-------- Seçilen metin

Memleket gergin.
Sokakta eylemler, günü birlik grevler, Meclis’te
tansiyon yüksek, siyasiler barut fıçısı.
Ankara’da elli bin türlü
senaryo havada uçuşuyor.
Birileri hala kapalı kapılar ardında planlar yapmaya devam ediyor.
Bu kadar deşifre olmalarına rağmen hükümeti devirme çabasındakiler emin olun boş durmuyor.
Şu memleketin geçmişini berbat ettikleri yetmeyenler yeni nesillerle uğraşmayı sürdürüyor.
Bırakın artık bu
ülkenin geleceğini.
Bırakın artık okuyup ülkesine faydalı olmaya çalışan gençlerin peşini.
Nedir bu düşmanlık ?
Hala bu ülkenin evlatlarını üniversiteye sokmamak için mücadele veriyorsunuz.
Hala milletin çocuklarının önünü kesmeye çalışıyorsunuz.

----------------
-------- Toplanan veriler

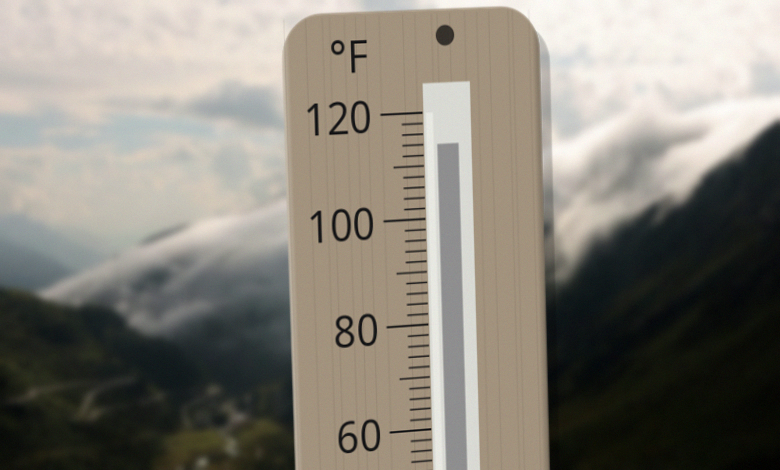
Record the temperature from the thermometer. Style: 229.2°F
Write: 114°F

----------------

## Verilen görev
Seçilen metinde "Bırakın artık bu" sözleriyle başlayıp "önünü kesmeye çalışıyorsunuz." sözlerine kadar giden bölümü hiç değiştirmeden geri ver.

## Cevap bölümü
Bırakın artık bu
ülkenin geleceğini.
Bırakın artık okuyup ülkesine faydalı olmaya çalışan gençlerin peşini.
Nedir bu düşmanlık ?
Hala bu ülkenin evlatlarını üniversiteye sokmamak için mücadele veriyorsunuz.
Hala milletin çocuklarının önünü kesmeye çalışıyorsunuz.